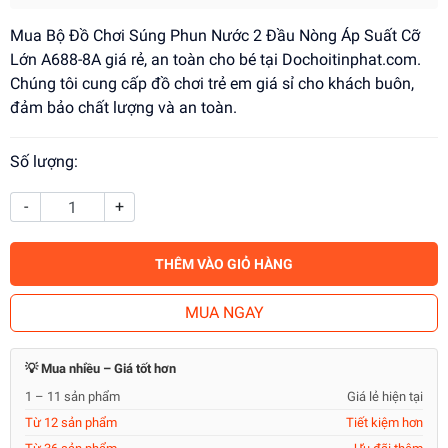
Mua Bộ Đồ Chơi Súng Phun Nước 2 Đầu Nòng Áp Suất Cỡ
Lớn A688-8A giá rẻ, an toàn cho bé tại Dochoitinphat.com.
Chúng tôi cung cấp đồ chơi trẻ em giá sỉ cho khách buôn,
đảm bảo chất lượng và an toàn.
Số lượng:
-
+
THÊM VÀO GIỎ HÀNG
MUA NGAY
💡 Mua nhiều – Giá tốt hơn
1 – 11 sản phẩm
Giá lẻ hiện tại
Từ 12 sản phẩm
Tiết kiệm hơn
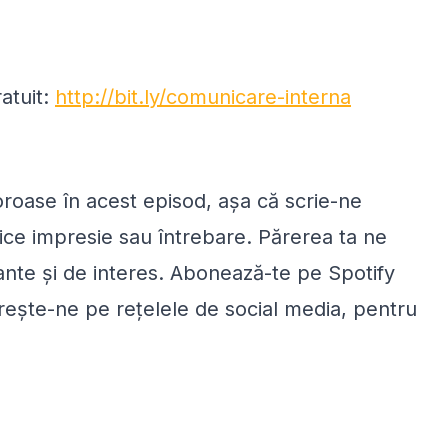
atuit:
http://bit.ly/comunicare-interna
loroase în acest episod, așa că scrie-ne
ice impresie sau întrebare. Părerea ta ne
vante și de interes. Abonează-te pe Spotify
rește-ne pe rețelele de social media, pentru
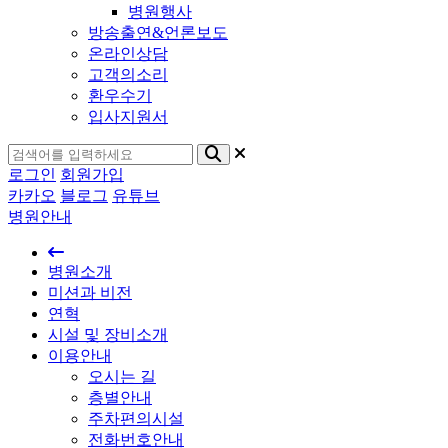
병원행사
방송출연&언론보도
온라인상담
고객의소리
환우수기
입사지원서
로그인
회원가입
카카오
블로그
유튜브
병원안내
병원소개
미션과 비전
연혁
시설 및 장비소개
이용안내
오시는 길
층별안내
주차편의시설
전화번호안내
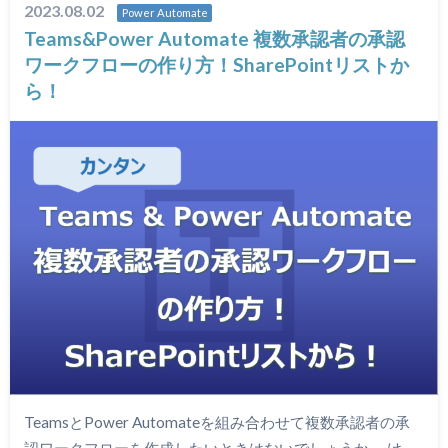
2023.08.02
Power Automate
Teams&Power Automate 複数承認者の承認
ワークフローの作り方！SharePointリストか
ら！
TeamsとPower Automateを組み合わせて複数承認者の承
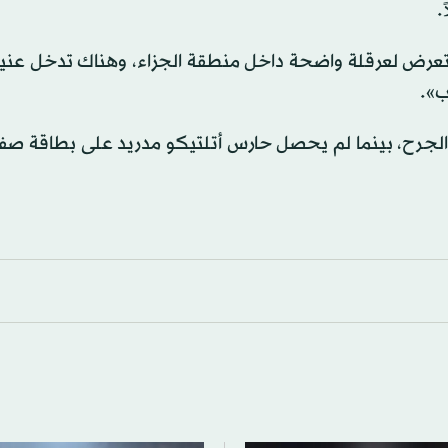
.
مو تعرض لعرقلة واضحة داخل منطقة الجزاء، وهناك تدخل عني
ب».
 الجرح، بينما لم يحصل حارس أتلتيكو مدريد على بطاقة صفر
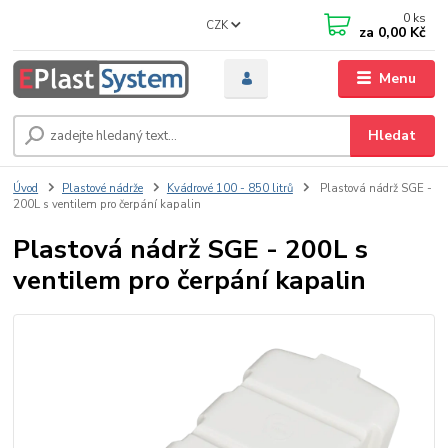
0
ks
CZK
za
0,00 Kč
Menu
Hledat
Úvod
Plastové nádrže
Kvádrové 100 - 850 litrů
Plastová nádrž SGE -
200L s ventilem pro čerpání kapalin
Plastová nádrž SGE - 200L s
ventilem pro čerpání kapalin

[Problem description]: From the records above, copy every line that holds the word "toàn".

[Written solution]:
Lớn A688-8A giá rẻ, an toàn cho bé tại Dochoitinphat.com.
đảm bảo chất lượng và an toàn.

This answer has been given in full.